"Electric cars are here, they are Cool and ready to go. In order to be Green and stay Cool you do not have to sacrifice on design, power or experience "Range Anxiety", in couple of years down the road you will have plenty to chose from and they are coming on the roads already now. WSJ is taking the story to the investment mainstream and next idea will be how to capitalise on this Trend."
On this, a day when lots of kids will be playing with small electric cars that just showed up under the tree, we thought it would be a good time to raise the question of whether lots of us will be driving big, real ones soon as well.Plug In America, an advocacy group of electric-car fans, has twisted the 12 Days of Christmas into the 12 reasons why an electric-car society can work.
No partridge. No pear tree. No five golden rings. But here are what the group considers 12 often-voiced criticisms of EVs, and why the worries are unfounded:
CRITICISM: EVs don't have enough range. You'll be stranded when you run out of electricity.
RESPONSE: Americans drive an average of 40 miles per day, according to the U.S. Dept. of Transportation. Most new pure electrics will have a range of at least double that and can be charged at any ordinary electrical outlet or publicly accessible station with a faster charge.
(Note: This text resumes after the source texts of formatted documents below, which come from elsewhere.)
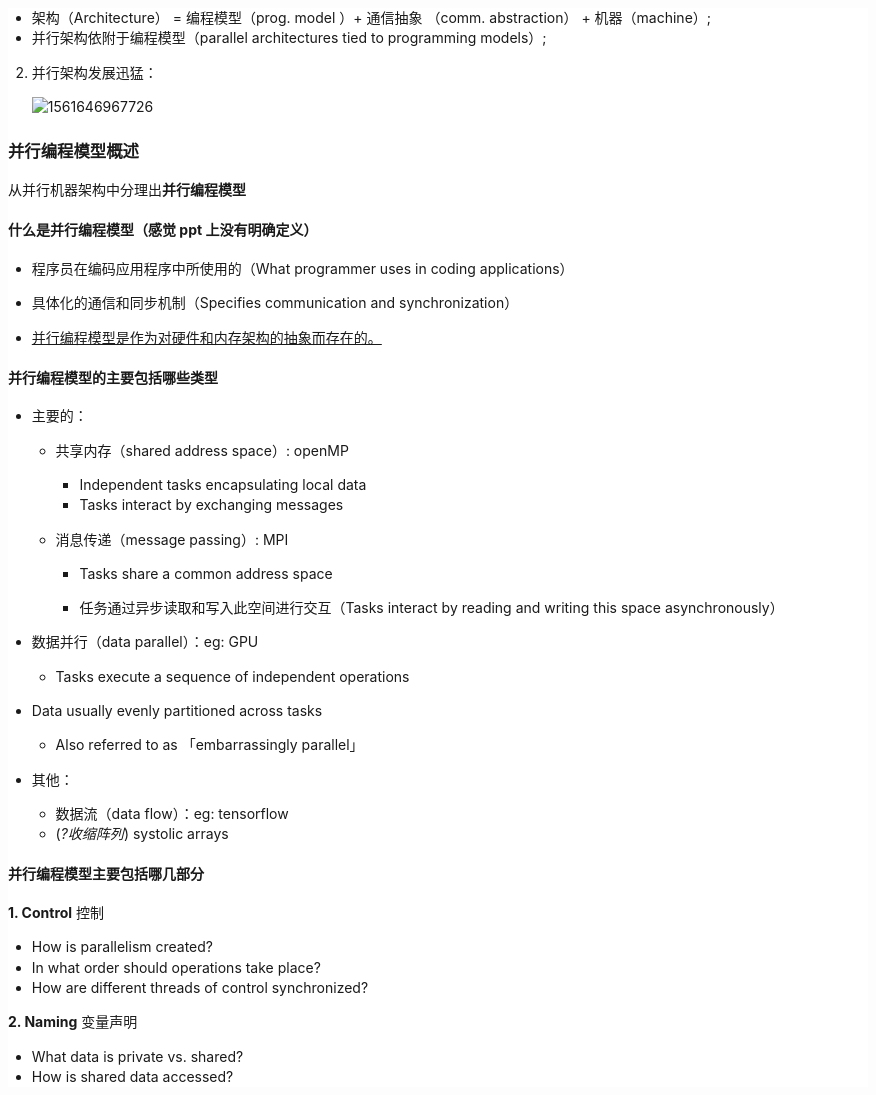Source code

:    - 架构（Architecture） = 编程模型（prog. model ）+ 通信抽象 （comm. abstraction） + 机器（machine）;
   - 并行架构依附于编程模型（parallel architectures tied to programming models）;

2. 并行架构发展迅猛：

   ![1561646967726](https://cdn.jsdelivr.net/gh/wu-kan/blog-image/note/1561646967726.png)

### 并行编程模型概述

从并行机器架构中分理出**并行编程模型**

#### 什么是并行编程模型（感觉 ppt 上没有明确定义）

- 程序员在编码应用程序中所使用的（What programmer uses in coding applications）
- 具体化的通信和同步机制（Specifies communication and synchronization）

- [并行编程模型是作为对硬件和内存架构的抽象而存在的。](https://python-parallel-programmning-cookbook.readthedocs.io/zh_CN/latest/chapter1/04_Parallel_programming_models.html)

#### 并行编程模型的主要包括哪些类型

- 主要的：

  - 共享内存（shared address space）: openMP

    - Independent tasks encapsulating local data
    - Tasks interact by exchanging messages

  - 消息传递（message passing）: MPI

    - Tasks share a common address space

    - 任务通过异步读取和写入此空间进行交互（Tasks interact by reading and writing this space asynchronously）

* 数据并行（data parallel）：eg: GPU

  - Tasks execute a sequence of independent operations

* Data usually evenly partitioned across tasks

  - Also referred to as 「embarrassingly parallel」

* 其他：

  - 数据流（data flow）：eg: tensorflow
  - (_?收缩阵列_) systolic arrays

#### 并行编程模型主要包括哪几部分

**1. Control** 控制

- How is parallelism created?
- In what order should operations take place?
- How are different threads of control synchronized?

**2. Naming** 变量声明

- What data is private vs. shared?
- How is shared data accessed?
CRITICISM: EVs are good for short city trips only.
RESPONSE: Consumers have owned and driven EVs for seven years or more and regularly use them for trips of up to 120 miles.
CRITICISM: EVs just replace the tailpipe with a smokestack.
RESPONSE: Even today, with 52% of U.S. electricity generated by coal-fired power plants, plug-in cars reduce emissions of greenhouse gases and most other pollutants compared with conventional gas or hybrid vehicles.
CRITICISM: The charging infrastructure must be built before people will adopt EVs.
RESPONSE: Most charging will be done at home, so a public charging infrastructure isn't a prerequisite.
CRITICISM:: The grid will crash if millions of plug-ins charge at once.
RESPONSE: Off-peak electricity production and transmission capacity could fuel the daily commutes of 73% percent of all cars, light trucks, SUVs and vans on the road today if they were electrics, a 2007 study by Pacific Northwest National Laboratory found.
CRITICISM:: Battery chemicals are bad for the environment and can't be recycled
RESPONSE: About 99% batteries in conventional cars are recycled, according to the Environmental Protection Agency. The metals in newer batteries are more valuable and recycling programs are already being developed for them.
CRITICISM: Batteries take too long to charge.
RESPONSE: The most convenient place and time to charge is at home while you sleep. Even using the slowest 120-volt outlet, the car can be left to charge overnight, producing about 40 miles of range.
CRITICISM: Plug-ins are too expensive for market penetration
RESPONSE: New technologies are typically costly. Remember when cell phones and DVDs were introduced? Also, the government stimulus package includes a $2,500 to $7,500 tax credit for EVs and PHEVs. Some states are considering additional incentives ($5,000 in California and Texas).
CRITICISM: Batteries will cost $15,000 to replace after only a few years
RESPONSE: The battery is the priciest part of a plug-in, but costs will drop as production increases and the auto industry is expected to be purchasing up to $25 billion in advanced batteries annually by 2015. Some car makers plan to lease their batteries, so replacement won't be an issue. The Chevy Volt PHEV will have a 10-year battery warranty that would cover battery replacement.
CRITICISM: There isn't enough lithium in the world to make all the new batteries.
RESPONSE: Even in a worst-case scenario of zero battery recycling, aggressive EV sales, no new mining methods or sites, existing lithium stores will be sufficient for projected EV production for the next 75 years. ion.
CRITICISM: Lithium batteries are dangerous and can explode.
RESPONSE: Among the many kinds of lithium-ion batteries, lithium-cobalt batteries found in consumer electronics can pose a fire risk in certain circumstances. These risks can be mitigated by the use of advanced-battery management systems and careful design that prevents "thermal runaway."
CRITICISM: Most of us will still be driving gas cars through 2050.
RESPONSE: Several irrefutable factors are driving the shift from gasoline to plug-in vehicles: ever-toughening federal fuel economy standards and state caps on greenhouse gas emissions; projected price hikes for petroleum products as demand increases and supply flattens or drops; broad agreement over the need for America to reduce its reliance on petroleum for economic and national security reasons; and climate change, which is occurring faster than previously thought, according to the journal Science and others.